Seeing that talking shop that Mary McAleese started didn’t turn up a single good idea, I propose to tap into the initiative and creativity of the tfk posters to see if we can come up with a plausible plan for a new business.
I’ll start off with two.
A topcoat with pockets big enough to hold an IPad so that men wouldn’t be reduced to toting ridiculous manbags.
Horse racing merchandise. Go to Leopardstown dressed in the colours of your favourite nag. And vintage horse racing merchandise. Go to the Derby in the colours of Shergar. Watch the grand national in the pub in your Red Rum shirt.

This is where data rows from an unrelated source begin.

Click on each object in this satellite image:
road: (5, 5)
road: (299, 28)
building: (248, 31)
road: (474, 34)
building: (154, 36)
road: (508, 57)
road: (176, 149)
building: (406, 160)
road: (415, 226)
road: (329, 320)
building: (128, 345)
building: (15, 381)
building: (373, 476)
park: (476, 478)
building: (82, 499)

A wooden spoon/stiring implement that you can wind up, attach to the side of a saucepan and runs around the rim like a little train keeping the liquid in the pot stirring while you go off and do other gay stuff.
Cheltenham have copped onto this already. They sell scarves in the colours of Kauto Star, Denman, Long Run, Big Bucks and have t-shirts / hoodies with the colours too. Would have been a great idea during the boom years when all sorts of eejits went horse racing but us toffs prefer to wear our normal clothes these days. You’d still sell stuff like this at the Galway races, the Friday of Punchestown or Stephens Day in Leopardstown though. It would stop the gimps dressing up in suits they only wear once a year. Kinda like the Xmas jumper brigade if you know what I mean.

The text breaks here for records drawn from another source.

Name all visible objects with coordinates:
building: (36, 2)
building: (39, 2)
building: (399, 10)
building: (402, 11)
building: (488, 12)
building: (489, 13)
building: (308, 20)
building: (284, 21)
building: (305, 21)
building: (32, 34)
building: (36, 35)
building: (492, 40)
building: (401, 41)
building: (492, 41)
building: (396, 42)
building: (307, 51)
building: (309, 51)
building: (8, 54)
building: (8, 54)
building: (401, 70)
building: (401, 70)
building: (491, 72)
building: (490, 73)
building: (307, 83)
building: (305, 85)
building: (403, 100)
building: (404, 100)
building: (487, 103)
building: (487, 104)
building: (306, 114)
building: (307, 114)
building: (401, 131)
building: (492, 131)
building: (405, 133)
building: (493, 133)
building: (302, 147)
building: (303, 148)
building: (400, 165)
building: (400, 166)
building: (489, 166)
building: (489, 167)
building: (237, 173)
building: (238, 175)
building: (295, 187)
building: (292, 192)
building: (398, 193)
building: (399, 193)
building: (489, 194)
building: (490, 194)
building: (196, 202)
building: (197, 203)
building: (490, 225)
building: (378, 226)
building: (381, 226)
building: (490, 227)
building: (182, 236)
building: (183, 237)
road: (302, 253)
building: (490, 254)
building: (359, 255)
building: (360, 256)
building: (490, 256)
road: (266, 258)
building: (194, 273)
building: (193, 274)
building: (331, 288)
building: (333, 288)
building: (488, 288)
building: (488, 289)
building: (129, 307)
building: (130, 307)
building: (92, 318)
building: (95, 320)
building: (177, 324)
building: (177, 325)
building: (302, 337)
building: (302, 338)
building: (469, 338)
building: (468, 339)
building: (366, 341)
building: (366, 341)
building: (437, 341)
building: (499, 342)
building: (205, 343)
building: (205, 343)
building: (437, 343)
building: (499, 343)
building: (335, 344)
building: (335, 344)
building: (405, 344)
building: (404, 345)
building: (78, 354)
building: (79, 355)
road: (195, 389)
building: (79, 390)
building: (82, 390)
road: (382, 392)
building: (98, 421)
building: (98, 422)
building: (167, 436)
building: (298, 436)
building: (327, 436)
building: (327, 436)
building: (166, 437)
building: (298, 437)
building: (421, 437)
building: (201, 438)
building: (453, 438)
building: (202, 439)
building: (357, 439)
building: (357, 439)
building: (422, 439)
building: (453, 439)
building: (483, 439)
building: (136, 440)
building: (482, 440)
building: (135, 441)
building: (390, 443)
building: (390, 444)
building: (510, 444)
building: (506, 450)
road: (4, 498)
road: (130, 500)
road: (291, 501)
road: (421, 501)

You calling people gimps for only wearing a suit once a year yet you are more than happy to eat pancakes on Pancakes on Shrove Tuesday and abstain from meat on Ash Wednesday and Good Friday like the sheep you are
Quote me up the post where I said I only eat pancakes on Shrove Tuesday and Fish on Ash Wednesday and Good Friday as per your original claims or else kindly fuck off and antagonise someone else today you utter utter cunt of a man.
There are only two kinds of people in this world, sharks and sheep - Sharks are winners, and they don’t look back because they have no necks. Necks are for sheep. You are a sheep
So you’ve made baseless false allegations you can’t back up. That’s par for course with you alright. Thought you’d at least be man enough to admit you were wrong but you can’t even do that. Come back to me when you’ve developed a back bone.